Published in The Lancet Oncology, the study analyzed the scans of 80,000 Swedish women with a moderate hereditary risk of breast cancer who had undergone a mammogram between April 2021 and July 2022. Half of these scans were read by AI and then a radiologist to double-check the findings. The second group of scans was read by two researchers without the help of AI. (Currently, the standard of care across Europe is to have two radiologists analyze a scan before diagnosing a patient with breast cancer.)
The study showed that the AI group detected cancer in 6 out of every 1,000 scans, while the radiologists detected cancer in 5 per 1,000 scans. In other words, AI found 20 percent more cancers than the highly-trained radiologists.

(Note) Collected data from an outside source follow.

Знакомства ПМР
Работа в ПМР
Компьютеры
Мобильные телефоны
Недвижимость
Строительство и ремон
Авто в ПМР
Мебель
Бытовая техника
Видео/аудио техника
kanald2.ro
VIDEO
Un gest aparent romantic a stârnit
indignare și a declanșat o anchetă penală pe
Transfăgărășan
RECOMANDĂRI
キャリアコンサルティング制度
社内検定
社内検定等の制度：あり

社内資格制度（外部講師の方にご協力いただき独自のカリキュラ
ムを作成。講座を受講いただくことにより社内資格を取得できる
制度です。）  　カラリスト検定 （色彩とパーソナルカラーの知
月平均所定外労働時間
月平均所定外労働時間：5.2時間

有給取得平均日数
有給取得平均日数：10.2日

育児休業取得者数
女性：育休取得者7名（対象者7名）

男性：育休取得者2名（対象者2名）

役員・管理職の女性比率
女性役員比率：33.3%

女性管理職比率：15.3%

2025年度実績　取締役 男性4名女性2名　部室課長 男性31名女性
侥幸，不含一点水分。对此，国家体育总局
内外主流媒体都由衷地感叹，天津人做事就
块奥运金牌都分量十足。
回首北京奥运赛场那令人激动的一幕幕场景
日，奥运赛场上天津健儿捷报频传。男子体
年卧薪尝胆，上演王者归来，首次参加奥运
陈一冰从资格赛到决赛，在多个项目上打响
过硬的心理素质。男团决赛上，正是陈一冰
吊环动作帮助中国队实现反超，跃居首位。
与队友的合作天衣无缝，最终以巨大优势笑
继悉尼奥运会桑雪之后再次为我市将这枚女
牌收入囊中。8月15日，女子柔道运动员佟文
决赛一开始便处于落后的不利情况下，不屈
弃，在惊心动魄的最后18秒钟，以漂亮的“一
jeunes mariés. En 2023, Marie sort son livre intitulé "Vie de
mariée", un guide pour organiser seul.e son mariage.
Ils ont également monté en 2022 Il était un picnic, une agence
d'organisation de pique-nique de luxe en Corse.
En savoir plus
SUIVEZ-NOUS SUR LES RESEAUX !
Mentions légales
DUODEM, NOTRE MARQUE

Scientists have been using MRI images (like the ones pictured here) to train artificial intelligence to detect cancers earlier and with more accuracy. Here, MIT's AI system, MIRAI, looks for patterns in a patient's mammograms to detect breast cancer earlier than ever before. news.mit.edu
But even though the AI was better able to pinpoint cancer on an image, it doesn’t mean radiologists will soon be out of a job. Dr. Laura Heacock, a breast radiologist at NYU, said in an interview with CNN that radiologists do much more than simply screening mammograms, and that even well-trained technology can make errors. “These tools work best when paired with highly-trained radiologists who make the final call on your mammogram. Think of it as a tool like a stethoscope for a cardiologist.”
AI is still an emerging technology, but more and more doctors are using them to detect different cancers. For example, researchers at MIT have developed a program called MIRAI, which looks at patterns in patient mammograms across a series of scans and uses an algorithm to model a patient's risk of developing breast cancer over time. The program was "trained" with more than 200,000 breast imaging scans from Massachusetts General Hospital and has been tested on over 100,000 women in different hospitals across the world. According to MIT, MIRAI "has been shown to be more accurate in predicting the risk for developing breast cancer in the short term (over a 3-year period) compared to traditional tools." It has also been able to detect breast cancer up to five years before a patient receives a diagnosis.
The challenges for cancer-detecting AI tools now is not just accuracy. AI tools are also being challenged to perform consistently well across different ages, races, and breast density profiles, particularly given the increased risks that different women face. For example, Black women are 42 percent more likely than white women to die from breast cancer, despite having nearly the same rates of breast cancer as white women. Recently, an FDA-approved AI device for screening breast cancer has come under fire for wrongly detecting cancer in Black patients significantly more often than white patients.
As AI technology improves, radiologists will be able to accurately scan a more diverse set of patients at a larger volume than ever before, potentially saving more lives than ever.